Ship It Post #
Oct 27, 2021
This is something that I want to turn into a full article sometime, with more details and photos.
WWOOF - World Wide Opportunities on Organic Farms
In 2019, I went WWOOFing with a friend for a week in the rural mountains of Kochi, Japan.
We volunteered at an organic farm for a week that was off-grid. Imagine living 2-3 centuries ago, where there was no electricity or running water. We didn't have a refrigerator. The toilet was in an outhouse with a hole in the floor. Business was done in a bucket of sawdust, which was kept for fertilizer. Being organic, they didn't want any chemicals in the soil from toothpaste, shampoo, and other modern amenities. We made do with natural solutions. Heat for cooking and bathing was done with wood fires.

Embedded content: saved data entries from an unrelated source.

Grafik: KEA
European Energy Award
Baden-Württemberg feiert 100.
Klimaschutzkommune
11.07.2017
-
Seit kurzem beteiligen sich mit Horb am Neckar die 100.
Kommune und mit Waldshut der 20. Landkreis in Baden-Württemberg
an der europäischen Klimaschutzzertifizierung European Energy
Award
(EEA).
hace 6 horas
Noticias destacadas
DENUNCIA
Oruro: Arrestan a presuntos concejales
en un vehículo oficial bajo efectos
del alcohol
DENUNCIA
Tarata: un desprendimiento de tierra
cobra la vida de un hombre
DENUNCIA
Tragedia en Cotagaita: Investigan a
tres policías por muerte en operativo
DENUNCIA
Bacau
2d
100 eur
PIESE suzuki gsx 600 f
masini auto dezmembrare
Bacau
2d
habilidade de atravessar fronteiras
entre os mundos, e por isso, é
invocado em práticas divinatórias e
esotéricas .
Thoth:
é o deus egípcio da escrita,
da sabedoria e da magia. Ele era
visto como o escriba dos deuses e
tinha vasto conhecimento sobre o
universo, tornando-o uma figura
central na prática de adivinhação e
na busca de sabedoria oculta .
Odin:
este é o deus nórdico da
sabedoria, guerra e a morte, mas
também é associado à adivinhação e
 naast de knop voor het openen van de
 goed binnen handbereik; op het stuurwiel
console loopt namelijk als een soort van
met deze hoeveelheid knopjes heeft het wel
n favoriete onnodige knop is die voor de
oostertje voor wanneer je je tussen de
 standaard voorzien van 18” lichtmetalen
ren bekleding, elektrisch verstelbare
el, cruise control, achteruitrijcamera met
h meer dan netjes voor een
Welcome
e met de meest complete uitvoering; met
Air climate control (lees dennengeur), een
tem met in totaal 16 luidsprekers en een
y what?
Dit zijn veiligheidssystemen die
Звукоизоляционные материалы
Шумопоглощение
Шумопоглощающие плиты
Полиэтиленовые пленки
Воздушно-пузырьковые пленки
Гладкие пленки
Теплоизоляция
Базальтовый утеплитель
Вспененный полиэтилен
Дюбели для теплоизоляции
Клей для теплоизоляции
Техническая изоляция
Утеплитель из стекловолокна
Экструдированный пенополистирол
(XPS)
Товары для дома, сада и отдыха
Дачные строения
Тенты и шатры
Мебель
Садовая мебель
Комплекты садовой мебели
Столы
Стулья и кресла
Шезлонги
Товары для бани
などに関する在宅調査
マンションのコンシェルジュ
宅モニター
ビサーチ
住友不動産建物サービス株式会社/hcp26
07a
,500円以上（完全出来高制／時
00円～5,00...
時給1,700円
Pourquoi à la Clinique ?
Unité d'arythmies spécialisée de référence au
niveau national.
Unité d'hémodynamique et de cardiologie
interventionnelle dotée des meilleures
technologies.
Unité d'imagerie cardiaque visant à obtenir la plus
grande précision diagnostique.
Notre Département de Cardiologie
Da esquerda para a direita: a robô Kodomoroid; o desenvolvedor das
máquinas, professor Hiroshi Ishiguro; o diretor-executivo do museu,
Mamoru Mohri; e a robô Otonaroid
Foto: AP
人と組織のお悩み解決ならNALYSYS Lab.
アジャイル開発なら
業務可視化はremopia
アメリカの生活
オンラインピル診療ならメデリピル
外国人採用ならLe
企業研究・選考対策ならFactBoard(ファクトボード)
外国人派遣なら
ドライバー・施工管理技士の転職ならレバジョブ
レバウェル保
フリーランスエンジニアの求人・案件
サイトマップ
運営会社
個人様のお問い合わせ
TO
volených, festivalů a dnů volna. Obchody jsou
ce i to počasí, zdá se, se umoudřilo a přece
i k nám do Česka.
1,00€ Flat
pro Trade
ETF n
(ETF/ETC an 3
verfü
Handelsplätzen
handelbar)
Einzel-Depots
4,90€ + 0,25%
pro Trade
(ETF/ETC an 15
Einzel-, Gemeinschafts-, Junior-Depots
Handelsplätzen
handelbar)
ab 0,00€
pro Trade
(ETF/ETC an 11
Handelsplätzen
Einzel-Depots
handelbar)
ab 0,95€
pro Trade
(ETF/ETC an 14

Each day, we did a different task to get an idea of the many different jobs that needed done:
- weeding the garden
- gathering river sediment and mixing with soil
- planting seeds
- preparing vegetables
- cutting off ends of dried zenmai
- grinding corn
- collecting taranome and cutting for meal
- chopping down trees
The family was a British man who grew up in South Africa, his Japanese wife who he met in India, and their 5-year-old daughter.
They would talk about their self-sufficient life not dependent on supply chains. The advantages of this became obvious to me with all the shortages during the pandemic.
They talked about how the healthiest food is local and seasonal. Refrigerators don't allow food to breathe. Fermentation is a natural process of preservation which is a lot healthier, and what human bodies have adapted to.
It was fun playing with the daughter. She didn't have many friends. The parents were worried about her lack of social contact while still keeping her away from the harms of modern convenience. Homeschooling isn't allowed in Japan, so they were having to make a difficult choice of what to do for her schooling.